How small is the sample size that might tell us something about the quality of team performance? We know that the fixation on the first five-ten games of the baseball season has led to a good deal of silliness (though probably not all that much more than the subject of baseball in general...), but just what number of games played can provide a viable framework for some type of predictive vantage point?
We need to drive this idea beyond some of the usual "big number" perspectives. So, to get the ball rolling, let's use the 2011 Boston Red Sox as a jumping-off point. Some folks were doing some "jumping off" when the Sox began the year 0-5, 2-9--and finally 2-10 before reversing course and winning eight of their last nine games. They are now at 10-11 and lots of folks--even those who know all about small sample sizes--are breathing sighs of relief.
Can we get some kind of handle on the Red Sox now that they've righted themselves? Can these small units of the season--let's just bite the bullet and decide to use eleven games as the measure--provide us with a different kind of glimpse into team performance?
The answer: yes, to a much greater extent than is currently believed. The table at the right shows us what the Red Sox' basic data is for the first two eleven-game units of the 2011 season (yes, I know we don't quite have a complete grouping in the "game 12-22" set: try not to let that bring your blood to a boil--at least not yet). What we see in the basic stats is that the Sox' reversal is predominantly in pitching: their hurlers got pummeled in the first 11 games (6.5 runs/game) but have shut down the opposition in the second 11 (2.3 runs/game).

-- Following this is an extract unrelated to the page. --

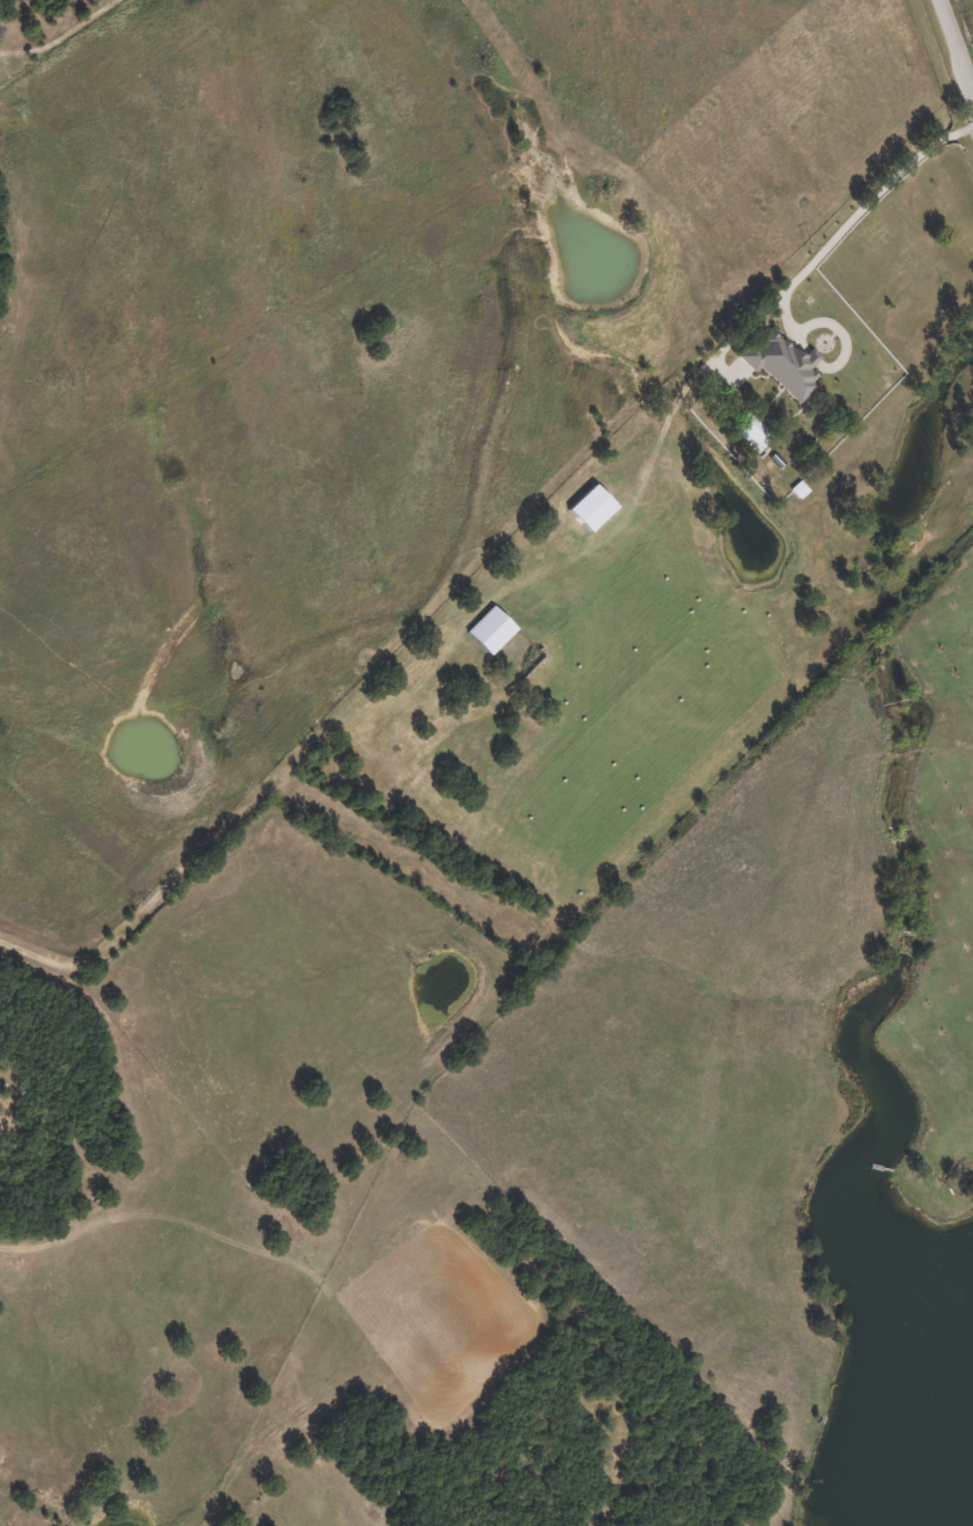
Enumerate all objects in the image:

What we want to know about those two eleven-game performances is: how extreme are they in context of the entire set of eleven-game units? Now we're going to "cheat" and use only sequential eleven-game units: 1-11, 12-22, 23-33, etc., with an overlay at the end of the year (152-162) that partially repeats the last sequential eleven-game unit (144-154). Purists will want to argue that we should count all the intermediate eleven-game units, but having looked at this it seems clear that we can get something useful from the 450 sequential measures.
So--how extreme were these? Looking at the 2010 data, we can see that the Red Sox' runs allowed (RA) in games 1-11 (6.5) would have ranked 441st in MLB last year. Stopping time a game early for the 12-22 unit, we can also see that the Sox' RA for this group (2.3) would have ranked seventh best. So--literally from the bottom ten to the top ten in adjacent 11-game units: that's one of the most extreme reversals you're ever likely to see.
OK, so far so good, but what does that mean in terms of overall performance within a year? Is a great eleven-game performance from a pitching staff indicative of a higher rate in reaching the post-season? Or is that simply random?
To test that, we gathered up all of those 450 sequential 11-game measures for each major league team in 2010 and broke them into four categories: the first quartile is 11-game units where the teams averaged 3 runs allowed (RA) or less over that number of games. The second: 11-game units where the RA is 3.01-4. The third: 11-game units where the RA is 4.01-5. The fourth: where the RA is 5.01+.
And we sorted them by team, classified teams into three groups: playoff teams, other teams at .500 or higher, and teams under .500. Each team has fifteen 11-game units (see above for the caveat), and as you can see, the World Champion Giants had the most 11-game units where they allowed 3 runs or less per game, with five.
As you can see, all playoff teams had at least one such 11-game unit: as a whole, they had more than 50% of those 11-game performances in 2010 (21 of 39). Such units represented 18% of their total number of 11-game groupings--a figure that is more than twice as frequent as is the case for non-playoff .500+ teams, and more than four times as frequent as teams with an overall losing record.
In fact, what seems to distinguish playoff teams from their competitive also-rans is the ability of their pitchers to have at least some such high-performance streak during the year. Of the seven "also-ran" teams (.500+ but no playoffs), only two of these teams didn't have a single such high-performance unit in 2010: the Red Sox and the Blue Jays.
So the good news for the Sox is that, barring some kind of meltdown in game 22, their pitchers will have demonstrated an ability to string together a truly dominating performance cluster, something that seems to correlate well with reaching the post-season. Despite their agonizingly slow start, they've now done something that they weren't able to do all of last year.
There is a more comprehensive way to view all of the aspects of 11-game units (involving looking at the runs scored data), but that will have to wait just a bit. For now, let's just note that the Red Sox have actually done more than simply reverse course--they've signaled that they just might be ready to give all the other teams in the AL East a real run for their money in 2011.